The Inevitable Tension
Here’s the thing: this isn’t really a surprise, is it? OpenAI is no longer a plucky non-profit research lab. It’s a multi-billion dollar corporation with massive partnerships with Microsoft, governments, and other enterprises. Its valuation is astronomical. So of course there’s going to be internal pressure to frame the AI narrative in a way that supports its business model and growth trajectory. The tension Tom Cunningham described—between being a rigorous research institution and a “de facto advocacy arm”—was basically inevitable the moment OpenAI took that first giant investment check.

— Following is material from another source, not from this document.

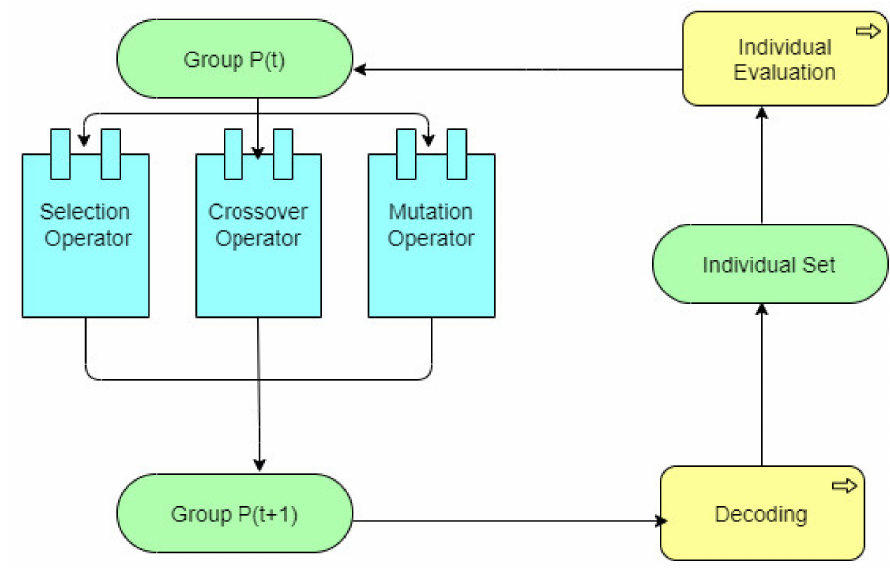
Figure 5. Genetic Algorithm flowchart.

You can’t simultaneously be the world’s leading vendor of a disruptive technology and also be its most prominent, impartial critic. The incentives just don’t align.
The Subtle But Important Messaging Shift
Look at the language from Jason Kwon’s internal memo. He says because OpenAI is “the leading actor” that puts AI into the world, it’s “expected to take agency for the outcomes.” That sounds responsible. But it’s also a profound shift from a pure research mindset. It subtly moves the goalposts from “understand and disclose all potential impacts” to “understand and then manage the narrative around the impacts we are causing.” Building solutions is important, sure. But if you start soft-pedaling the problems in your public research—like, say, the potential for massive labor market disruption—then you’re not setting the stage for genuine solutions. You’re engaging in PR. And when the leading source of information on a technology’s risks is the company selling it, we’ve got a serious transparency problem.
Why This Isn’t Just Internal Drama
This matters because policymakers, academics, and the public rely on this research to understand what’s coming. OpenAI’s 2023 paper “GPTs Are GPTs” was widely cited because it provided concrete data on automation vulnerability. If that stream of clear-eyed analysis dries up or becomes overly sanitized, we’re all flying blind. We’re left with corporate talking points on one side and speculative doom-mongering on the other. The middle ground of credible, nuanced research gets hollowed out. And in a field moving this fast, that’s dangerous. How can we possibly craft sensible regulations or build effective safety nets if we’re not getting the full picture from the primary source?
Part of a Broader Pattern
Let’s be real, this fits a pattern we’ve seen across the tech industry for decades. A company starts with lofty, open ideals. Then, as the commercial stakes get higher, the walls go up. Research becomes R&D. Transparency becomes a liability. It happened in social media, it’s happened in other areas of tech, and now it’s happening in the most important technological shift in a generation. OpenAI’s promise of “broadly distributed” benefits is being tested against the hard reality of being a for-profit “leading actor.” The departure of researchers who call this out is a canary in the coal mine. It suggests the company’s internal culture is prioritizing advocacy, and that means the rest of us need to be more skeptical than ever about the information it chooses to release.